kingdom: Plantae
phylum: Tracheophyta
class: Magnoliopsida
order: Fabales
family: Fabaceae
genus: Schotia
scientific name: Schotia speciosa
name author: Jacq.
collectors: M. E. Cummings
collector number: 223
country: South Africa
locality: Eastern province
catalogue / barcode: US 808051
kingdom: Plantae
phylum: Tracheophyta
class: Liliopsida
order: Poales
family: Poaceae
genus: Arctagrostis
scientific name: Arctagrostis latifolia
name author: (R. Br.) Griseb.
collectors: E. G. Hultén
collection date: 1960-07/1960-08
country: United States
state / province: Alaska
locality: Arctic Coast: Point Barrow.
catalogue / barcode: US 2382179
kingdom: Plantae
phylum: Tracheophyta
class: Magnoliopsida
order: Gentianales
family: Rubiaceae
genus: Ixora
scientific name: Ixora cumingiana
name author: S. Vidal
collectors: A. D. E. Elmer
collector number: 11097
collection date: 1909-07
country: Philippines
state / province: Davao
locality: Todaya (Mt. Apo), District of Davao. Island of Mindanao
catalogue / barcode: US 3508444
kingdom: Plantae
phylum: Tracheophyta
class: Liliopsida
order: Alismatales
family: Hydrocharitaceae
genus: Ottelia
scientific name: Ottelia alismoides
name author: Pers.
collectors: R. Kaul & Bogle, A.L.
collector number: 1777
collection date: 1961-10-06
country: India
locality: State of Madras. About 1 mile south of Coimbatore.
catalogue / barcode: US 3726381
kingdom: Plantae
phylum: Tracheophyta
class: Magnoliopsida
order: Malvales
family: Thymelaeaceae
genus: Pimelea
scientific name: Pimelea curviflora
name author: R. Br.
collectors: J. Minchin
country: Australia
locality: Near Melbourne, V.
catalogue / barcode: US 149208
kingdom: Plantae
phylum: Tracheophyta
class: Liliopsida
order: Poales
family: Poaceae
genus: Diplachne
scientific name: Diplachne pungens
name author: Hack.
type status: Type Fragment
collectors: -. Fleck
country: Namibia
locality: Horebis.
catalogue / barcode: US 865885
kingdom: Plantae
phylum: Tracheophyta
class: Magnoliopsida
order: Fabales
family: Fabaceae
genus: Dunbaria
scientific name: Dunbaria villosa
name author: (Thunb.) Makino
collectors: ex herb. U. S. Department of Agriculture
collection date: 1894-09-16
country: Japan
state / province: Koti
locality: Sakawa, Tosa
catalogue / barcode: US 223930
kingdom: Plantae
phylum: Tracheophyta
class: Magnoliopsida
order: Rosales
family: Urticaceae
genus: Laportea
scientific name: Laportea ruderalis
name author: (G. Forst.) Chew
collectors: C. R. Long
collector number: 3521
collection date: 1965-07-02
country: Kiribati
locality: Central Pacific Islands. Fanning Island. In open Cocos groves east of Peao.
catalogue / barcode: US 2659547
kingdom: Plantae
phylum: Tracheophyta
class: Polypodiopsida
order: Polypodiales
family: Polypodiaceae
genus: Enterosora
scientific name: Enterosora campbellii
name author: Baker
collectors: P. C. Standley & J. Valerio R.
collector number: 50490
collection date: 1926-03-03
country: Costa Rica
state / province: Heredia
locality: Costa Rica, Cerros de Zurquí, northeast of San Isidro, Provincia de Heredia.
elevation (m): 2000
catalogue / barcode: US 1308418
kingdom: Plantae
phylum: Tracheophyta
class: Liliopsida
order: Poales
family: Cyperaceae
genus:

# # # #

Present every line of the records above as a single numbered list, leaving out any blank lines.

• Task result
1. kingdom: Plantae
2. phylum: Tracheophyta
3. class: Magnoliopsida
4. order: Fabales
5. family: Fabaceae
6. genus: Schotia
7. scientific name: Schotia speciosa
8. name author: Jacq.
9. collectors: M. E. Cummings
10. collector number: 223
11. country: South Africa
12. locality: Eastern province
13. catalogue / barcode: US 808051
14. kingdom: Plantae
15. phylum: Tracheophyta
16. class: Liliopsida
17. order: Poales
18. family: Poaceae
19. genus: Arctagrostis
20. scientific name: Arctagrostis latifolia
21. name author: (R. Br.) Griseb.
22. collectors: E. G. Hultén
23. collection date: 1960-07/1960-08
24. country: United States
25. state / province: Alaska
26. locality: Arctic Coast: Point Barrow.
27. catalogue / barcode: US 2382179
28. kingdom: Plantae
29. phylum: Tracheophyta
30. class: Magnoliopsida
31. order: Gentianales
32. family: Rubiaceae
33. genus: Ixora
34. scientific name: Ixora cumingiana
35. name author: S. Vidal
36. collectors: A. D. E. Elmer
37. collector number: 11097
38. collection date: 1909-07
39. country: Philippines
40. state / province: Davao
41. locality: Todaya (Mt. Apo), District of Davao. Island of Mindanao
42. catalogue / barcode: US 3508444
43. kingdom: Plantae
44. phylum: Tracheophyta
45. class: Liliopsida
46. order: Alismatales
47. family: Hydrocharitaceae
48. genus: Ottelia
49. scientific name: Ottelia alismoides
50. name author: Pers.
51. collectors: R. Kaul & Bogle, A.L.
52. collector number: 1777
53. collection date: 1961-10-06
54. country: India
55. locality: State of Madras. About 1 mile south of Coimbatore.
56. catalogue / barcode: US 3726381
57. kingdom: Plantae
58. phylum: Tracheophyta
59. class: Magnoliopsida
60. order: Malvales
61. family: Thymelaeaceae
62. genus: Pimelea
63. scientific name: Pimelea curviflora
64. name author: R. Br.
65. collectors: J. Minchin
66. country: Australia
67. locality: Near Melbourne, V.
68. catalogue / barcode: US 149208
69. kingdom: Plantae
70. phylum: Tracheophyta
71. class: Liliopsida
72. order: Poales
73. family: Poaceae
74. genus: Diplachne
75. scientific name: Diplachne pungens
76. name author: Hack.
77. type status: Type Fragment
78. collectors: -. Fleck
79. country: Namibia
80. locality: Horebis.
81. catalogue / barcode: US 865885
82. kingdom: Plantae
83. phylum: Tracheophyta
84. class: Magnoliopsida
85. order: Fabales
86. family: Fabaceae
87. genus: Dunbaria
88. scientific name: Dunbaria villosa
89. name author: (Thunb.) Makino
90. collectors: ex herb. U. S. Department of Agriculture
91. collection date: 1894-09-16
92. country: Japan
93. state / province: Koti
94. locality: Sakawa, Tosa
95. catalogue / barcode: US 223930
96. kingdom: Plantae
97. phylum: Tracheophyta
98. class: Magnoliopsida
99. order: Rosales
100. family: Urticaceae
101. genus: Laportea
102. scientific name: Laportea ruderalis
103. name author: (G. Forst.) Chew
104. collectors: C. R. Long
105. collector number: 3521
106. collection date: 1965-07-02
107. country: Kiribati
108. locality: Central Pacific Islands. Fanning Island. In open Cocos groves east of Peao.
109. catalogue / barcode: US 2659547
110. kingdom: Plantae
111. phylum: Tracheophyta
112. class: Polypodiopsida
113. order: Polypodiales
114. family: Polypodiaceae
115. genus: Enterosora
116. scientific name: Enterosora campbellii
117. name author: Baker
118. collectors: P. C. Standley & J. Valerio R.
119. collector number: 50490
120. collection date: 1926-03-03
121. country: Costa Rica
122. state / province: Heredia
123. locality: Costa Rica, Cerros de Zurquí, northeast of San Isidro, Provincia de Heredia.
124. elevation (m): 2000
125. catalogue / barcode: US 1308418
126. kingdom: Plantae
127. phylum: Tracheophyta
128. class: Liliopsida
129. order: Poales
130. family: Cyperaceae
131. genus:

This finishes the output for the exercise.